*** QUOTED PASSAGE Section Begins ***
Nao_Sec cybersecurity researchers state the “odd-looking” MS Word document was uploaded on VirusTotal from a Belarus IP address.
Independent cybersecurity research group Nao_Sec has revealed startling details of a new zero-day vulnerability identified in Microsoft Office. Dubbed Follina; researchers claim this flaw can be exploited in the wild, researchers noted.
According to researchers, the flaw is named so because of the reference 0438 in the malicious sample, the area code of a municipality in Treviso, Italy, called Follina.
How Was the Flaw Discovered?
On May 27th, a Nao_Sec researcher posted on Twitter about discovering an odd-looking Word file titled 05-2022-0438.doc uploaded to VirusTotal from a Belarus-based IP address. The team, including researcher Kevin Beaumont, then started examining the malware.
*** QUOTED PASSAGE Section Ends ***
*** MATERIAL SHOWN Section Begins ***
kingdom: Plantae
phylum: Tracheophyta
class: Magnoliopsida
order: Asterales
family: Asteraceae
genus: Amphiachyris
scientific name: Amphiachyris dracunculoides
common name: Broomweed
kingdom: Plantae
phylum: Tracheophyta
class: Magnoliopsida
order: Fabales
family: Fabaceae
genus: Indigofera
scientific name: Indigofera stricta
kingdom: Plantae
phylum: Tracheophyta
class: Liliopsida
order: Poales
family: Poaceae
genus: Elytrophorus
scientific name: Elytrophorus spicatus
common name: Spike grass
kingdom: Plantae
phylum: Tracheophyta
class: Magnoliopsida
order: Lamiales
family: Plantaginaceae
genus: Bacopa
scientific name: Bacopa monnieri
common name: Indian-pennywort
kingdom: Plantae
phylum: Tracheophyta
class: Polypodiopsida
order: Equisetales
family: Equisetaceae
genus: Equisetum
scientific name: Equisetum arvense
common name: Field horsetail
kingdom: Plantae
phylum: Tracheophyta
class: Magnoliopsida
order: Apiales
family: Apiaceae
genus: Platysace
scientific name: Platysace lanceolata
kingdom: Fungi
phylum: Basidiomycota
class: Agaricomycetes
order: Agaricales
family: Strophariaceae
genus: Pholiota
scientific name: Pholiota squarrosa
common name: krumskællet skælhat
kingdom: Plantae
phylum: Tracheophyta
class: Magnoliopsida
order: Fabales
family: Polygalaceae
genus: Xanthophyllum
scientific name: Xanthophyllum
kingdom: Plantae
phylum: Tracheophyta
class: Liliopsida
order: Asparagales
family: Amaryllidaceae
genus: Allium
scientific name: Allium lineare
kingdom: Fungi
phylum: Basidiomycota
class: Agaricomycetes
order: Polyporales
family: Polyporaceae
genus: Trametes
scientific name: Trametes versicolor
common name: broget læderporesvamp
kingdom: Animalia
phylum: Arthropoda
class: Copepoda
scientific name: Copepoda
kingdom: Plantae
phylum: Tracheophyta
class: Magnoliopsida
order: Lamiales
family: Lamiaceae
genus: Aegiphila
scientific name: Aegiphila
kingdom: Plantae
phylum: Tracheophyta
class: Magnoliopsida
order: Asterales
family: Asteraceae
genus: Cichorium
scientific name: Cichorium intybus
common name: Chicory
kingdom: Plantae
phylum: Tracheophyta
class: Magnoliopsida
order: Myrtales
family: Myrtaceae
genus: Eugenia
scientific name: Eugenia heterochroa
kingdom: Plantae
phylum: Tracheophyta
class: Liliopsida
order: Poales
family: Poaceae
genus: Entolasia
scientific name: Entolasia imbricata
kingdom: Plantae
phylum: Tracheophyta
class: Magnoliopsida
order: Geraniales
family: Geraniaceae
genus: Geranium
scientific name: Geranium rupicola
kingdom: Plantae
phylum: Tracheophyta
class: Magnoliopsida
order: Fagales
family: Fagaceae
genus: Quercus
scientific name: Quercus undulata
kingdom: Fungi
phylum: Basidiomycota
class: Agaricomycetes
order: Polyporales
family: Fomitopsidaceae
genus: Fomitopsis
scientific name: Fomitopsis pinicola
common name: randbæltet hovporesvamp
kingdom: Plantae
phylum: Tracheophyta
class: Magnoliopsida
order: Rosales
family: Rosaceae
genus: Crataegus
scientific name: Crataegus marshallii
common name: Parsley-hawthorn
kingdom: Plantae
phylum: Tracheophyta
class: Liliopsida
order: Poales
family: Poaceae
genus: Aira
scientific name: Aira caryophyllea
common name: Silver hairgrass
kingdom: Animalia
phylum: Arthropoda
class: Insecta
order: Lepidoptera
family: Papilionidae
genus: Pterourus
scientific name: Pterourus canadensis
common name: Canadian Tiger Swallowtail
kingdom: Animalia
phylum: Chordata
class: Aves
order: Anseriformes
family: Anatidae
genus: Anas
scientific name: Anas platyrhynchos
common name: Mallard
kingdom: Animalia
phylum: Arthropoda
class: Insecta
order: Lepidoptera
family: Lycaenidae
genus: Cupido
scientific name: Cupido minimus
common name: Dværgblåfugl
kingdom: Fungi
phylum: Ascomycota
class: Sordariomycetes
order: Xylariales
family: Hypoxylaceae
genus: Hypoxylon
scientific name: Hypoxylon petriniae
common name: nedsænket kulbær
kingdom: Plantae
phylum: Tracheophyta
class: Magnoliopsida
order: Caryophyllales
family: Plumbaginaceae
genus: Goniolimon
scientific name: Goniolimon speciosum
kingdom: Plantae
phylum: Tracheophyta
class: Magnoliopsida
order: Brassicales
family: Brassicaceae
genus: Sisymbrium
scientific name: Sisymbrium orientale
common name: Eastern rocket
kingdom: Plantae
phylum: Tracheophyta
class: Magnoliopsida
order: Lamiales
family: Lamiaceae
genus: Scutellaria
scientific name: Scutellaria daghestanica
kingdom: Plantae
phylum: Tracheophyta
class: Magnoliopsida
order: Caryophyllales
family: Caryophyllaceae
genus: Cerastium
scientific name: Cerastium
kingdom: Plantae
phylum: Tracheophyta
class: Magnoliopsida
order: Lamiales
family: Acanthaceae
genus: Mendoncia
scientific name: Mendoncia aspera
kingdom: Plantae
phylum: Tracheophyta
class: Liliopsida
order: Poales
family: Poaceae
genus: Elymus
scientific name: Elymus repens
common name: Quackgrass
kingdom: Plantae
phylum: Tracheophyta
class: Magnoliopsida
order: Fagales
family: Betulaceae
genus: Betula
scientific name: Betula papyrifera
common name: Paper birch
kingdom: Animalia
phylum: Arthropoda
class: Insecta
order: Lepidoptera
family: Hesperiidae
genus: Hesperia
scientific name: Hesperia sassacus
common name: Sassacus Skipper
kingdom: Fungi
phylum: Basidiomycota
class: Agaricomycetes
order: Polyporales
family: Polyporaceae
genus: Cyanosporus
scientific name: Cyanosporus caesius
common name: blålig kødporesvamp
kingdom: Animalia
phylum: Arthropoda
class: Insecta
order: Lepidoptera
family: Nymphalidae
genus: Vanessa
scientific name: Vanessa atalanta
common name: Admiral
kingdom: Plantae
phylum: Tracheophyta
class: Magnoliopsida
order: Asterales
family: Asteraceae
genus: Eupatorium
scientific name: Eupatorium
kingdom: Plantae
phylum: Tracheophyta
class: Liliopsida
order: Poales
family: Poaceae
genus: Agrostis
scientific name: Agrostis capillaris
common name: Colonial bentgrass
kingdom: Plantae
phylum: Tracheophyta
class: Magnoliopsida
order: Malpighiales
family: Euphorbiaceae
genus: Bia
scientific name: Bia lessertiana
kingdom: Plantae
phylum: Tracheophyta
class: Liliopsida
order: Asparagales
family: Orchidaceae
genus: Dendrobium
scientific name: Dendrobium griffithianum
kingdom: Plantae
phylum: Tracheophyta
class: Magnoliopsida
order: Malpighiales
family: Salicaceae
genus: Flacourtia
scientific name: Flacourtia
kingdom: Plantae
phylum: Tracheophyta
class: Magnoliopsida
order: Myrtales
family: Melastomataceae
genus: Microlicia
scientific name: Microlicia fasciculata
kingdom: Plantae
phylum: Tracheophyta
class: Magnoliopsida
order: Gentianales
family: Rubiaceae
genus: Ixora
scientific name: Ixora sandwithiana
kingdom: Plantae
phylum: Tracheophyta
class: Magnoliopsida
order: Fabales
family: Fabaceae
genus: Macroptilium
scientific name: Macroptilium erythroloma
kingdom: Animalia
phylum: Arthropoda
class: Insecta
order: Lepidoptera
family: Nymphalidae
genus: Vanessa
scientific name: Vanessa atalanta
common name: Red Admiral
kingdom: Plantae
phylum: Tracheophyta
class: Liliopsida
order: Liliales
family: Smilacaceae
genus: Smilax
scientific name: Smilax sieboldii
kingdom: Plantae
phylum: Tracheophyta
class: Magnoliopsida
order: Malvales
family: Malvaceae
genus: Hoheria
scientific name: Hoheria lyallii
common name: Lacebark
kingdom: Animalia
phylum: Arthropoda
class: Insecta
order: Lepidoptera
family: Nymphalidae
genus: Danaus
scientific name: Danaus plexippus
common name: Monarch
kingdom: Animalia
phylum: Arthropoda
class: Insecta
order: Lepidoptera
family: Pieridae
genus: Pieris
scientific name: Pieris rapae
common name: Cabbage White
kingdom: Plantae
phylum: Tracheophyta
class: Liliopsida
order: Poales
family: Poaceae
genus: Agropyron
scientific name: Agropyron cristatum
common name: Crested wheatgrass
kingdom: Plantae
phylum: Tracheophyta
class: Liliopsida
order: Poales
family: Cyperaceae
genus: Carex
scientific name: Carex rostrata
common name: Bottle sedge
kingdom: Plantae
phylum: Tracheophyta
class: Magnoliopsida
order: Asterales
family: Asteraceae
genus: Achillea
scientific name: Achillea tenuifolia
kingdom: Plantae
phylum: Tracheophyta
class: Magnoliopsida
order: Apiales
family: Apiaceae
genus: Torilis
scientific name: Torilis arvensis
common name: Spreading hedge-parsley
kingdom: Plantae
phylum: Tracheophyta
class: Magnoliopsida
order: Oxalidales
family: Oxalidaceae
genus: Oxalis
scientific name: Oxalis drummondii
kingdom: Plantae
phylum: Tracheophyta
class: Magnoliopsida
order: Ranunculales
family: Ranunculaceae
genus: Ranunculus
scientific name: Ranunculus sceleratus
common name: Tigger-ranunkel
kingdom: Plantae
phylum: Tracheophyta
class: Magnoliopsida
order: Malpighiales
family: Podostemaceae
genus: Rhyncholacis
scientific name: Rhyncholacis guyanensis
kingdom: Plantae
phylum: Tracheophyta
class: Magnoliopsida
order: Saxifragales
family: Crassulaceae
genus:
*** MATERIAL SHOWN Section Ends ***
EXERCISE BRIEF: Reproduce the Follina vulnerability text above word for word, everything from "On May 27th, a" down to "examining the malware.".

RESULT OF THE TASK:
On May 27th, a Nao_Sec researcher posted on Twitter about discovering an odd-looking Word file titled 05-2022-0438.doc uploaded to VirusTotal from a Belarus-based IP address. The team, including researcher Kevin Beaumont, then started examining the malware.